Most people who are not parents and/or experienced with "literature for the pre-literate" don't quite understand that there's actually a lot of depth and quality to the genre if you look for it. For one thing, because most of the stories have to be told primarily with the pictures, the artwork involved can be absolutely AMAZING. Secondly, a lot of the stories take either very serious concepts (such as mortality or family changes) or very important concepts (the process of classification and other bits of science) and make them palatable and understandable for very young children. There is a LOT of skill involved when you want to do those things and also tell a story that doesn't bore the everloving Pampers off of the target audience.
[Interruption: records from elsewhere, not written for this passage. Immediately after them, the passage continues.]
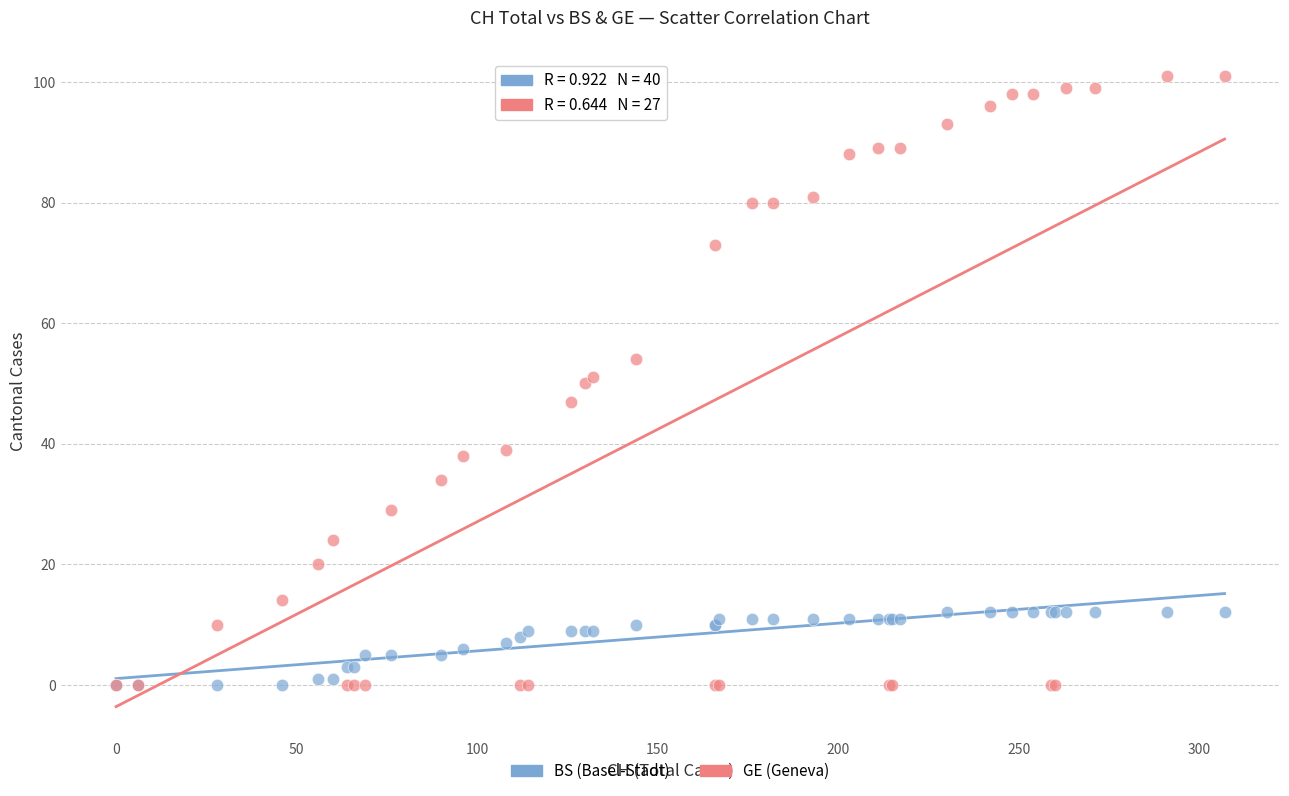

Which series contains the highest Y value?

GE (Geneva)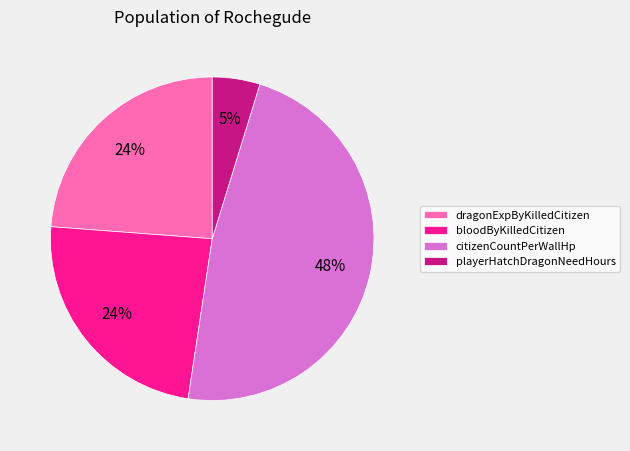

Is it true that citizenCountPerWallHp is 48% of the pie?

True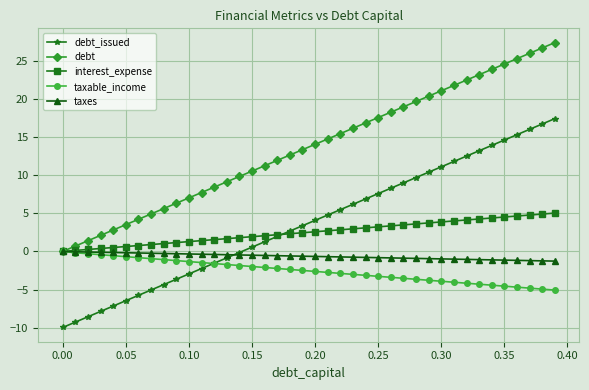

What is the maximum value shown in the chart?

27.4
This book, however, accomplishes NONE of the above. The artwork is the most acceptable part of the equation, but it's nothing more than okay. What gets me most is that I, as a grown woman, an educator with a Master's degree no less, couldn't tell what in the world the story was supposed to BE! At first, when the tadpole is transforming and the minnow stays the same, I thought that the book would be a story about different life cycles. NOPE. Frog grows up and hops away. The fish is then sad. Maybe this is a story that focuses on how sometimes our friends grow up and move away (appropos since we are coming to the end of the year and some kids are graduating)? NOPE. Frog comes back and describes animals he's seen to Fish, who....imagines them all as fish in costumes. Uh, maybe this story will talk about differing perspectives? NOPE. Fish wants to hop up on land and decides that it's a really good idea to break the laws of physics and launches himself onto the shore. At this point I'm really wondering if maybe this is a macabre story about how making really poor decisions leads to a painful death as Fish lays on the ground barely able to breathe or move, when suddenly Frog hops over out of NOWHERE and throws Fish back into the water. Fish decides he'd rather be a fish, even though this was NEVER BROUGHT UP AS A POTENTIAL CONFLICT, and says "Fish is fish."
Yeah, that's the sentence that I really want a story for Language Impaired preschoolers to end on.
This story is pointless and does not make any sense at all. If you want a good children's story about fish, I recommend "The Rainbow Fish" or "Swim! Swim!" Stay away from this one, though.